Ainsi donc, de plus en plus, le Conseil de sécurité ne sera interpellé et ne pourra agir que devant la menace de l’usage de la force.
Mais la Peacebuilding Commission, organe récemment institué pour formuler des stratégies intégrées d’aide et de reconstruction pour les zones frappées par les conflits devrait servir à réparer les dégâts des interventions militaires. Cette Commission (qui comble un vide conceptuel et institutionnel de l’ONU) est aujourd’hui l’une des rares nouveautés, laquelle s’accorde bien à l’importance croissante attribuée à la «responsabilité de protéger», une responsabilité entendue comme un devoir de la part des États à l’égard des populations victimes de génocide, de crimes de guerre, de nettoyage ethnique et de crimes contre l’humanité. Et si les gouvernements n’agissent pas, c’est le Conseil de sécurité qui intervient. Depuis que, il y a deux ans, elle a été proposée par le Canada, au milieu des protestations de ceux qui voyaient en elle un danger pour la souveraineté des États, la Peacebuilding Commission, promue en particulier par les États-Unis et par différents gouvernements africains, a fait beaucoup chemin. Le cardinal Sodano lui a consacré une part importante de son intervention à l’ONU, le 16 septembre dernier (faisant écho à la célèbre «ingérence humanitaire» demandée par Jean Paul II en 1992-93 déjà, bien que le secrétaire d’État ne l’ait jamais citée ouvertement).


Deux autres points retiennent aussi, bien sûr, l’attention de la diplomatie vaticane.
Le premier est la création prochaine d’un Conseil des droits de l’homme. Ce conseil permettra de reprendre à l’ONU, presque à zéro, le débat sans fin sur ce sujet car l’on peut se référer aux droits d’homme en cas de conflit comme dans les questions de morale et de reproduction. Mais ce terrain, qu’il s’agisse de politique ou d’éthique, est miné. Et la récente intervention du Saint-Siège à l’Assemblée générale de l’ONU, le 23 septembre, dans laquelle on souligne qu’«un pluralisme légitime» dans la protection concrète des droits de l’homme peut permettre de dépasser l’opposition stérile entre les fauteurs du relativisme et ceux de l’impérialisme culturel (et politique…), a frappé juste. Mais les termes du compromis sont encore à définir de même que l’identité de ce Conseil.
Le second point est le dialogue interreligieux qui est de plus en plus considéré par l’ONU comme un instrument possible de résolution pacifique des controverses. Mais ce sujet, disent les diplomates vaticans, n’est pas une matière statutaire de l’ONU. Celle-ci n’a pas donc à s’en occuper et doit abandonner la question aux différentes confessions.
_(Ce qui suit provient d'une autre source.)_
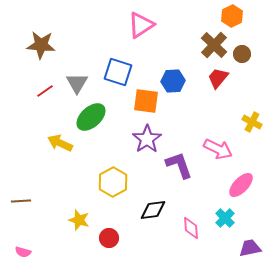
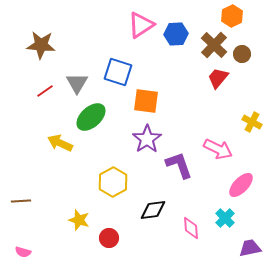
blue hexagon: moved 3 px right, 47 px up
Aussi faut-il veiller à ce que cette ouverture aux religions ne cache la tentation, qui n’a rien de nouveau, d’arriver à une éthique, universelle et indistincte, d’“appui”, liée au désir de quelques-uns d’en faire un laissez-passer pour l’accès à l’ONU de n’importe quelle secte possédant des amis plus ou moins introduits au Palais de Verre.
Pour finir, nous n’avons pas oublié la triste suppression dans le texte final du chapitre sur “Désarmement et non prolifération” nucléaire. Nous en reparlerons.